Over the past few days I’ve been writing about what the free economy might mean for higher education in the United States. My main proposal is that we ought to start giving away the required courses in the general education curriculum. Here at George Mason that would mean 40 credits, or one-third of the credits required to graduate.
How would we do that?
The first objection that might be raised concerns teaching and learning. Right now, today, it wouldn’t be possible to offer the entire set of required courses on our campus for free. But that’s assuming that courses completed is a reasonable measurement of learning.
What I’m suggesting here is that we have to throw out our assumptions about what “teaching and learning” mean in the context of the general education curriculum. Right now, we assume that what happens is that students enroll in something we call courses where faculty members impart knowledge to them in various ways.

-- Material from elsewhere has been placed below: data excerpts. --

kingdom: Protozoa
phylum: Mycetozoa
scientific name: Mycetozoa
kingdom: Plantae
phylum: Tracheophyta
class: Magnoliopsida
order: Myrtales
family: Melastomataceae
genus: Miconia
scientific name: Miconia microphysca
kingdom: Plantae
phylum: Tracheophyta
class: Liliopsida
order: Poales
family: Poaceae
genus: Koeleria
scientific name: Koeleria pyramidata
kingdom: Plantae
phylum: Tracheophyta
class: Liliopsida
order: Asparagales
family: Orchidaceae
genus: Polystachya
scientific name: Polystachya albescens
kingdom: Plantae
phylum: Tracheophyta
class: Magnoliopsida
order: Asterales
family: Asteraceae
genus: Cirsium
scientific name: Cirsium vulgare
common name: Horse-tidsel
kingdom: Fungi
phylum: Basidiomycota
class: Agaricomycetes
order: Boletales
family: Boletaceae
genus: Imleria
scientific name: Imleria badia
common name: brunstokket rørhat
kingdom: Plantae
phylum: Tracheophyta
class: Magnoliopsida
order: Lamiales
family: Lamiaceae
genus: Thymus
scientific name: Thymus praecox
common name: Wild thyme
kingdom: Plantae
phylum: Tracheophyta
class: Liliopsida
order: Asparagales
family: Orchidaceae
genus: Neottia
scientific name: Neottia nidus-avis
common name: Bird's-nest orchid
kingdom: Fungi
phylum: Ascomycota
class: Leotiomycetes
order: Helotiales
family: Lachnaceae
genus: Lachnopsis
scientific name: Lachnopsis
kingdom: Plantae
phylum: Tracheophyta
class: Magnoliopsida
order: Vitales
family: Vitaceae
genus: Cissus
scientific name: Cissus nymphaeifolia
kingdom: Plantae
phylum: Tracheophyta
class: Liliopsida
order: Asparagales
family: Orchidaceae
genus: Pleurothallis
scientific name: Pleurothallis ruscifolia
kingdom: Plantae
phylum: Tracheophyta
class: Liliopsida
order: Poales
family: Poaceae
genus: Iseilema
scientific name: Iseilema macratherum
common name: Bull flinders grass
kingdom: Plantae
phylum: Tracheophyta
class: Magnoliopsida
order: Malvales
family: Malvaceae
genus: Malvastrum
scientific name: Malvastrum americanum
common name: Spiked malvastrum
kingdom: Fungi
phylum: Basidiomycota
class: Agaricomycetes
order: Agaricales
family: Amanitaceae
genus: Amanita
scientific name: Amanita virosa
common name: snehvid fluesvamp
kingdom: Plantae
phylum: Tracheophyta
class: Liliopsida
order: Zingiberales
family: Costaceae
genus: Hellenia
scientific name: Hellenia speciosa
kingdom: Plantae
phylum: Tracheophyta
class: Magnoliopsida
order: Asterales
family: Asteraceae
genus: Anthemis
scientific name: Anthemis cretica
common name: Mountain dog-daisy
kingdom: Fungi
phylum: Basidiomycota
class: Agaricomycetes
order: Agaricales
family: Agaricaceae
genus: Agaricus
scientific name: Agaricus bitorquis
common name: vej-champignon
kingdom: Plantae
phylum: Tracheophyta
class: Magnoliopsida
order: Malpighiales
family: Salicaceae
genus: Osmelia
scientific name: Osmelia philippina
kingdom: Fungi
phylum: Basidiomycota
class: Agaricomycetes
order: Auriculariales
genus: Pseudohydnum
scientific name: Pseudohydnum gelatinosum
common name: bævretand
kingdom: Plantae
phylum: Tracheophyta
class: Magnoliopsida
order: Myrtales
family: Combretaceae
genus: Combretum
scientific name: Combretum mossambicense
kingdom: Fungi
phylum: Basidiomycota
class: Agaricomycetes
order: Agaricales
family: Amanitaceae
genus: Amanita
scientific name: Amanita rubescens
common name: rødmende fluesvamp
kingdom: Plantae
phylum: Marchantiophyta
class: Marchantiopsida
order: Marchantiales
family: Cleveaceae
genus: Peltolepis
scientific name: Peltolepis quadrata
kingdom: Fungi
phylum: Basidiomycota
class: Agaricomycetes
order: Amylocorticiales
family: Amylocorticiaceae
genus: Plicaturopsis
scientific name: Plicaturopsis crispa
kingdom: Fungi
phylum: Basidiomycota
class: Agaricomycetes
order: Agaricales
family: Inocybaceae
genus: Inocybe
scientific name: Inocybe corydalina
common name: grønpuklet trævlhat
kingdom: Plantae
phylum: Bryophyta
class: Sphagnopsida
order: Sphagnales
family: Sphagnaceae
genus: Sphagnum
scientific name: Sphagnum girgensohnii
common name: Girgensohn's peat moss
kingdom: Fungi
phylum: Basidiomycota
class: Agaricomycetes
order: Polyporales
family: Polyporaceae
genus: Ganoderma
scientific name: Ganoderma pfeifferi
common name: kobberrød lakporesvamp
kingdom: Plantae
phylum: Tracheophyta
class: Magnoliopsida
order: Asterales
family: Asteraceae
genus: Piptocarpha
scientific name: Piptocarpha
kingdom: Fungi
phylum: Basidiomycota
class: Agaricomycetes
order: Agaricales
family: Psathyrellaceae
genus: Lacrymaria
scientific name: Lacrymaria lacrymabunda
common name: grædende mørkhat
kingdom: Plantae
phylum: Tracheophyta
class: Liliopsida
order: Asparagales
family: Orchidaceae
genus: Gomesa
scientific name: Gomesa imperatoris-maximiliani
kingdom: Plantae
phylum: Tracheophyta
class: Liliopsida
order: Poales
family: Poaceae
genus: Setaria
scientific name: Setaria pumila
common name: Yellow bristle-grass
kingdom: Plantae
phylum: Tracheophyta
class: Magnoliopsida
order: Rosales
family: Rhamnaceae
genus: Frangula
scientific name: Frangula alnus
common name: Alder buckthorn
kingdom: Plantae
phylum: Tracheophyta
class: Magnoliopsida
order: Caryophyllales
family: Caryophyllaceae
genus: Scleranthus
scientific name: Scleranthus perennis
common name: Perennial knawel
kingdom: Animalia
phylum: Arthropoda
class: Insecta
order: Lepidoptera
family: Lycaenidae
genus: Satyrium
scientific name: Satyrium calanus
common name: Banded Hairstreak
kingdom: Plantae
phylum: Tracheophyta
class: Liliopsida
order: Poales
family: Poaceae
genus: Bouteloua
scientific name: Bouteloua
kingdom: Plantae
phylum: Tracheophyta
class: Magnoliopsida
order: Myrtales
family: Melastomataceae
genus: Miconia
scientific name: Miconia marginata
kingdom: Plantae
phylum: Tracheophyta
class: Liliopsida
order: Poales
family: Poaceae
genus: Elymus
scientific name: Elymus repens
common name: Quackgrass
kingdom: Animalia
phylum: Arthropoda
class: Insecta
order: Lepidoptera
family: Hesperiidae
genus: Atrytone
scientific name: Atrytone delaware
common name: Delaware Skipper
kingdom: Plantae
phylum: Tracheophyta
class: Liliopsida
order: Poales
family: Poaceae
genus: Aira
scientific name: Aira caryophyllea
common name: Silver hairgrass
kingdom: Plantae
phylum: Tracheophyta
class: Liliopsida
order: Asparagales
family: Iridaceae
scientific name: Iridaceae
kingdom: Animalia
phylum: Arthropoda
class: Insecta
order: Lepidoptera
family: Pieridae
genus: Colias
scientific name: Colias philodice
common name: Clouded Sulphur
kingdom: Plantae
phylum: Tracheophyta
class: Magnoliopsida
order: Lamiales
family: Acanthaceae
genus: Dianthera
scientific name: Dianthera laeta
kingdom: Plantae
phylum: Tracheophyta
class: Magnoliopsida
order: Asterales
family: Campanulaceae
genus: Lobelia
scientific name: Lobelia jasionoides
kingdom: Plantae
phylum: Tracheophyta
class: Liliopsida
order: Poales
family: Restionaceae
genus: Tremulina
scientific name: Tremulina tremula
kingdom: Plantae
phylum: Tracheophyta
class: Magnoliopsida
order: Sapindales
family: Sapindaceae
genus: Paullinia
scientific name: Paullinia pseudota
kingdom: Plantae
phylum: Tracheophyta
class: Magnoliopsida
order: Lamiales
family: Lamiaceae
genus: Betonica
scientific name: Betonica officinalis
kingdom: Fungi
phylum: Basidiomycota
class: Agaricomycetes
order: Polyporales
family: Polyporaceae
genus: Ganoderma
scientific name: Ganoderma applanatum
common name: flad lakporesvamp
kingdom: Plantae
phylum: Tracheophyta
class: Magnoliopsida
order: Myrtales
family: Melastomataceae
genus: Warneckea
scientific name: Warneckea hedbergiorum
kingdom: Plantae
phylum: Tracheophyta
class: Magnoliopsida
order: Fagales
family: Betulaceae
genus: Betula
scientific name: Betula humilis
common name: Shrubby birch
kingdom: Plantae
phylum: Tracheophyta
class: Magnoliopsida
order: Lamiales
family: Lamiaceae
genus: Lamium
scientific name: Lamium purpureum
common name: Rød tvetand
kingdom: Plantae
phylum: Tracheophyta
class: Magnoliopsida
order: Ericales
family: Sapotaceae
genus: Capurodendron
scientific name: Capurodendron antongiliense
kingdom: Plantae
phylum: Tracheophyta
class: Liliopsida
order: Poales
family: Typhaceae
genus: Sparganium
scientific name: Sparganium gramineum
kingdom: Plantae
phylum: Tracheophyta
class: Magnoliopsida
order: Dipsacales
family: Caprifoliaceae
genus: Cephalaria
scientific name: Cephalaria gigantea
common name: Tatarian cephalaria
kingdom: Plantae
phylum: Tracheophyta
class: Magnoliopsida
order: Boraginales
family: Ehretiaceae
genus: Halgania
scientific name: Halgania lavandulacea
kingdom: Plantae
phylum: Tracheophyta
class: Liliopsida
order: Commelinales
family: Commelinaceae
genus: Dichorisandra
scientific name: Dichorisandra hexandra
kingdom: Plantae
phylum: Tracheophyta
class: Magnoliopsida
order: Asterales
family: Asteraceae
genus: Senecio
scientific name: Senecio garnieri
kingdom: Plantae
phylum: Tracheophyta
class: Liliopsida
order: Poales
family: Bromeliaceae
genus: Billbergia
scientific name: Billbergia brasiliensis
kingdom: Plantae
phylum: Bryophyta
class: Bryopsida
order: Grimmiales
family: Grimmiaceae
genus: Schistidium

And we further assume that if a student successfully completes the 40 hours we require that he or she will know the things (or be able to do the things) our general education curriculum is set up to impart.
At George Mason, here are the goals of the general education curriculum:
1. To ensure that all undergraduates develop skills in information gathering, written and oral communication, and analytical and quantitative reasoning;
2. To expose students to the development of knowledge by emphasizing major domains of thought and methods of inquiry;
3. To enable students to attain a breadth of knowledge that supports their specializations and contributes to their education in both personal and professional ways;
4. To encourage students to make important connections across boundaries (for example: among disciplines; between the university and the external world; between the United States and other countries).
I think these are all worthy goals, don’t get me wrong. Where I beg to differ with the current system is that I don’t think that these goals have to be accomplished with courses.
If instead of thinking about the university as a place where faculty members teach and students take courses, what if, instead, we thought of the university as a place that fosters learning. If we let learning be our standard, rather than courses completed, then I think we can liberate ourselves from the feeling that if we don’t teach our students X, they won’t be able to do Y when they leave our campus for the “real” world after graduation.
And, I would further suggest that this sort of approach might just be one cure for something colleagues complain about a lot–the instrumental approach that so many students take when it comes to their education. But really, who can blame them? When so much emphasis is placed on completing courses with a certain grade point average, the goal becomes completing courses, not learning things worth knowing.
So, I think our approach needs to change and change radically. Rather than teaching courses in the general education curriculum, we need to go beyond those lofty statements I listed above and come up with some real, honest benchmarks–benchmarks that allow us to say to our students, okay, you now know enough and have enough of the necessary skills to progress on to upper division courses here at our university.